Regulatory frameworks increasingly mandate or incentivise climate stewardship. The UK Stewardship Code 2020 requires asset owners and managers to publish stewardship policies and annual reports. The EU Sustainable Finance Disclosure Regulation imposes detailed requirements on investment decision-making and engagement disclosure. The SEC's proposed Climate Disclosure Rule in the United States would require public companies to disclose emissions and climate risks, indirectly pushing institutional investors to conduct climate stewardship to obtain this information.
In jurisdictions with mandatory pension fund climate risk assessment—the UK, EU, and increasingly Australia—fiduciary duties explicitly include climate risk management. This regulatory environment has accelerated the adoption of climate stewardship as a compliance and governance requirement, not merely a voluntary best practice.

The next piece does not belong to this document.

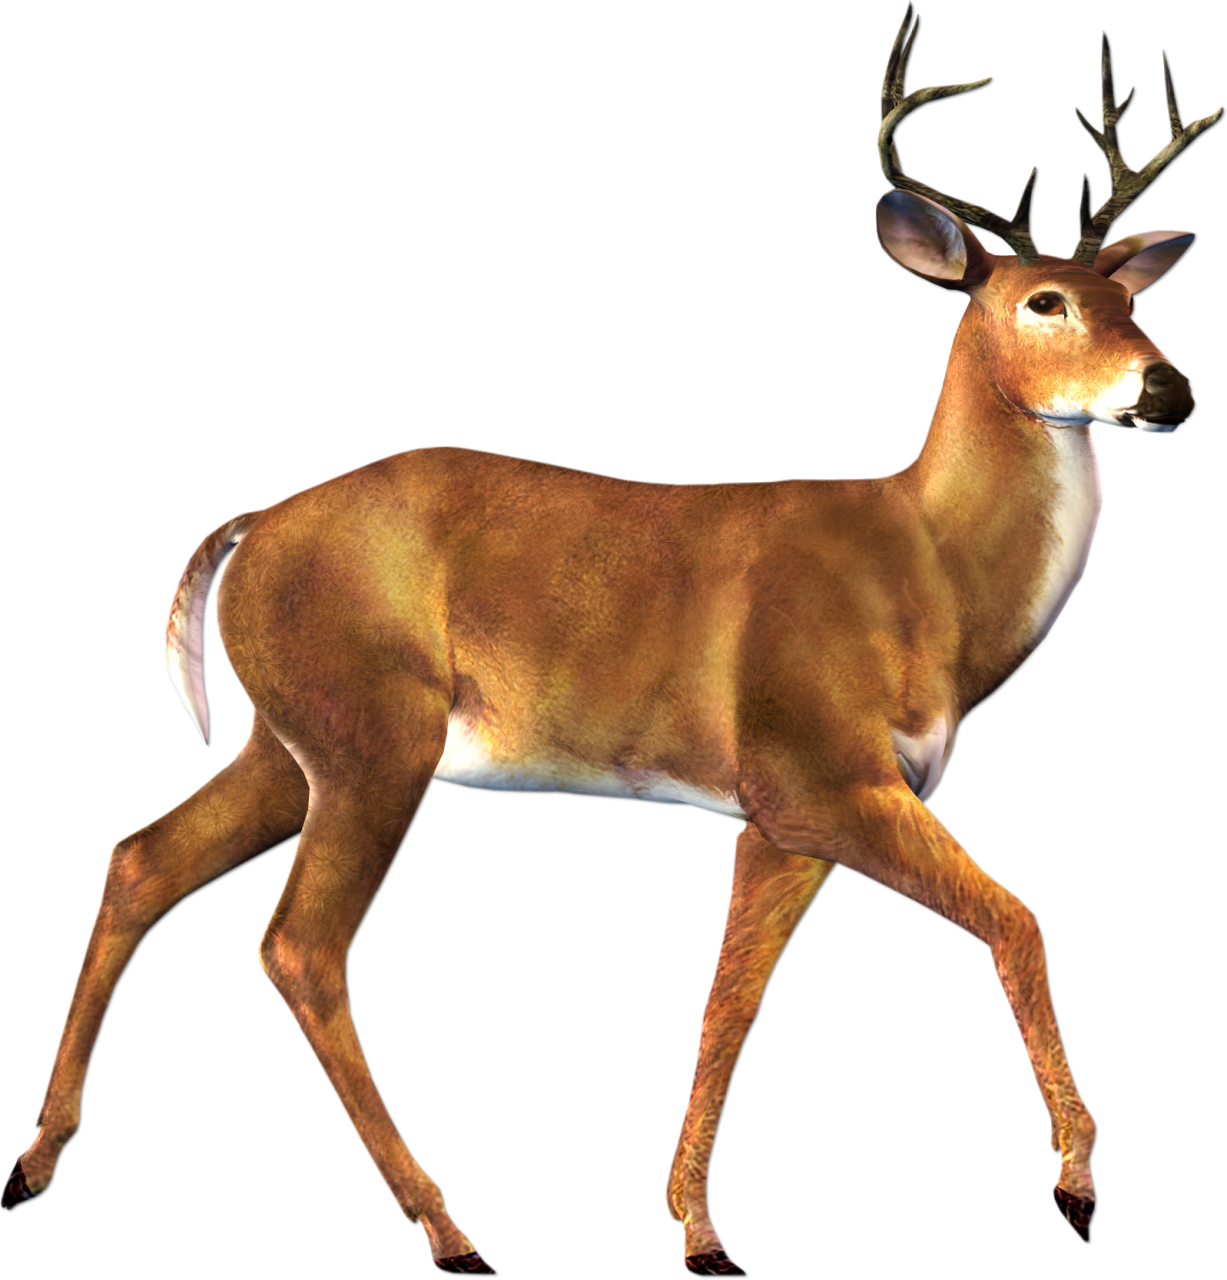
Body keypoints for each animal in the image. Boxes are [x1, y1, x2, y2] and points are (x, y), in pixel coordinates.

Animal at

Implications for Long-Term Capital Allocators
Climate stewardship has become a core element of long-term asset management governance for institutional investors. It reflects recognition that climate-related financial risks are material, that passive investment in high-carbon assets exposes beneficiaries to stranded asset risk, and that active ownership can shape corporate transition.
For CIOs and investment committee members, several implications follow:
First, climate stewardship is not a separate ESG initiative but an expression of fiduciary capitalism and fiduciary duty. It belongs in core investment decision-making, not siloed in sustainability departments.
Second, climate stewardship requires sustained coordination across equity and credit portfolios, internal and external managers, and across investor coalitions. Single-actor engagement has limited leverage; coordinated, transparent stewardship amplifies influence.
Third, measuring outcomes matters. Publishing stewardship activity without demonstrating actual changes in corporate behaviour or risk mitigation is hollow. Institutions should track and report actual outcome metrics—emissions reductions achieved, transitions accelerated, governance improvements secured.
Finally, climate stewardship operates within a narrowing regulatory and competitive window. Institutional investors not yet adopting systematic climate stewardship face regulatory pressure in major jurisdictions and competitive disadvantage as peers build stewardship expertise. The infrastructure for coordinated climate stewardship is mature; the question for laggards is not whether to engage but how quickly to operationalise it.
Climate stewardship, understood as active management of climate-related risks and opportunities through sustained engagement and informed capital allocation, is no longer optional for institutions managing long-dated liabilities in a transitioning global economy.